Die gekündigten Bewohner der Villa Galgenberg weigern sich auszuziehen und wollen die Gebäude in Eigeninitiative richten. Das Rathaus sieht den Vorschlag eher skeptisch . Dessen ungeachtet wirbt die Wohngemeinschaft um Unterstützung.

Nürtingen - Villa bleibt!“ Unter diesem Slogan hat es am vergangenen Samstag im Nürtinger Jugendhaus am Bahnhof ein Benefiz-Konzert zu Gunsten des linken Wohnprojekts Villa Galgenberg gegeben. Der Erlös aus dem Punk-Abend soll komplett in die notwendige Sanierung der Gebäude fließen. Die Aktion ist ein Teil der Crowdfunding-Bemühungen der Villa. Im Kampf um ihre Bleibe lassen sich die von der Stadt gekündigten Bewohner einiges einfallen.
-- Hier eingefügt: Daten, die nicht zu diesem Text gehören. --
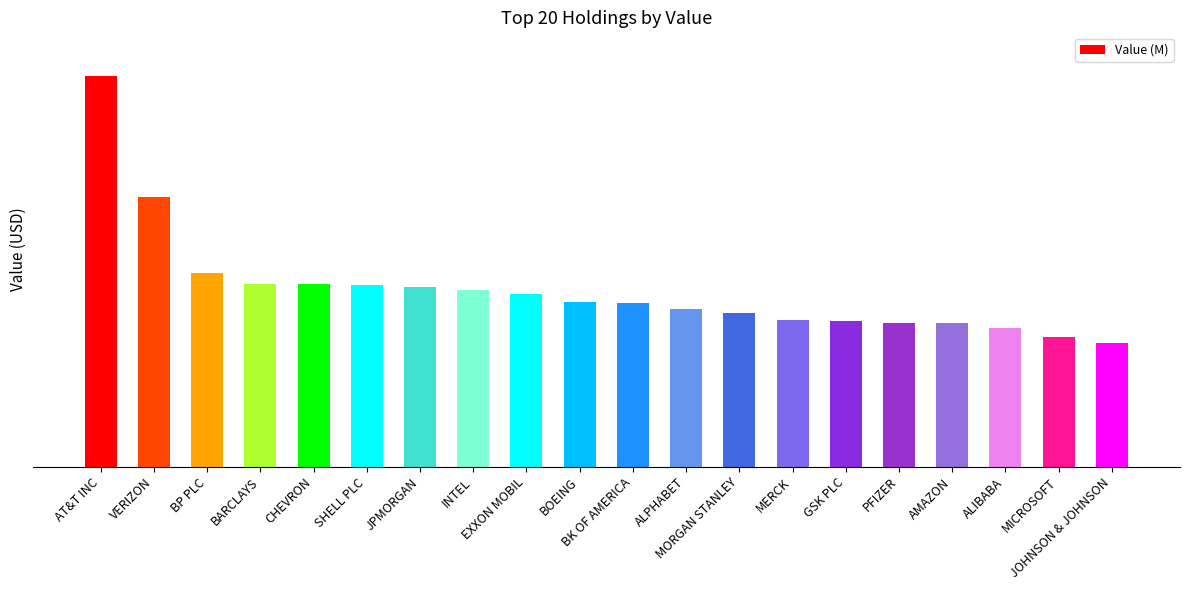

At which category does the chart reach its peak across all series?

AT&T INC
Eine zentraler Bestandteil ist dabei das Konzept „Wandergesellen“.

 

Handwerker auf der Walz packen bei der Sanierung mit an

Die Idee dahinter ist einfach: Sich auf der Walz befindliche Handwerker leben eine Zeit lang mietfrei in der Wohngemeinschaft. Dafür helfen sie den Bewohnern, die beiden Gebäude zu sanieren. Diesen Vorschlag hatte die WG bereits im vergangenen Sommer beim Amtsgericht Nürtingen vorgelegt. Dort saßen sich Vertreter der Villa und der Stadtverwaltung gegenüber, die eine Räumungsklage gegen die WG angestrengt hatte.

Die Richterin versuchte, Möglichkeiten einer gütlichen Einigung auszuloten, und schließlich überraschte die WG mit dem Projekt „Wandergesellen“ inklusive Crowdfunding. „Mit diesem Konzept bleibt der Stadt eine teure Renovierung des Areals erspart, bei weiteren Mieteinnahmen. Im Gegenzug garantiert uns die Stadt eine selbst verwaltete Zukunft in unserem Projekt Villa Galgenberg“, so der Kompromissvorschlag der Villa-Bewohner.
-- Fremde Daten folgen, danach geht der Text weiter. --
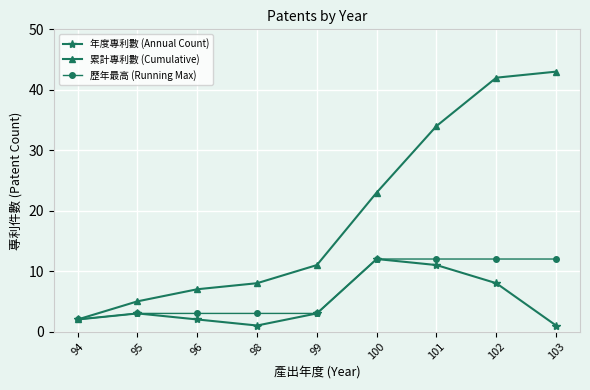

Is the value of 累計專利數 (Cumulative) at 94 greater than the value of 年度專利數 (Annual Count) at 98?

Yes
„Umsonstladen“ soll in der Stadt bekannter werden

Derzeit prüft das Rathaus den Vorschlag. „Im Detail zeigt sich dieser Kompromiss als sehr schwierig. Zu den sicherheitsrelevanten Punkten können nur Fachfirmen eingeschaltet werden, die die Situation genau beurteilen können. Die Prüfung ist daher auch noch nicht ganz abgeschlossen, da eine Rückmeldung von Handwerkern noch aussteht“, teilt das Rathaus mit. Sobald ein Kostenvoranschlag vorliege, werde die Stadt wieder auf die Bewohner der Villa Galgenberg zugehen.

Diese versuchen indessen, ihr Wohnprojekt in der Öffentlichkeit bekannter zu machen. Zu der WG gehört unter anderem ein „Umsonstladen“, in dem gebrauchte Gegenstände abgegeben und kostenlos mitgenommen werden können. Geplant ist ein Raum für kulturelle Veranstaltungen, und auch in der Flüchtlingshilfe will sich die WG künftig verstärkt engagieren.
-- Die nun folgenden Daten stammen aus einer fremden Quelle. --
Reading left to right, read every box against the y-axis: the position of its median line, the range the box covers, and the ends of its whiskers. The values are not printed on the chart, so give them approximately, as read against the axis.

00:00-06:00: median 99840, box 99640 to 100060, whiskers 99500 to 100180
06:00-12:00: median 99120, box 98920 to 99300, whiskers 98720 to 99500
Verhältnis zwischen Bewohnern und Stadtchef zerrüttet

Entwicklung
Die Villa Galgenberg steht im Entwicklungsgebiet Westlicher Neckar. Zwar gibt es Ideen zur Neugestaltung des Bereichs, doch weil der Stadt das Geld fehlt, liegen die Planungen auf Eis. Ende 2014 kaufte die Stadt die Villa der Vorbesitzerin ab und ist seither die Vermieterin der linken Wohngemeinschaft.

Kündigung
Der Oberbürgermeister Otmar Heirich, der die WG als „Schandfleck“ bezeichnet, kündigte den Bewohnern zum 31. März 2016. Die WG wies sämtliche Vorwürfe – unter anderem Ruhestörung – zurück und ging den Stadtchef im Internet scharf an. Heirich sprach von einem „zerrütteten Vertrauensverhältnis“.

Rechtsstreit
Gegen die Kündigung legte die WG Widerspruch ein, die Stadt wiederum strengte eine Räumungsklage an. Der Streit landete schließlich beim Amtsgericht. Die Richterin ließ durchblicken, dass sie der Räumungsklage wenig Erfolgschancen beimisst. Seither ist der Konflikt in der Schwebe.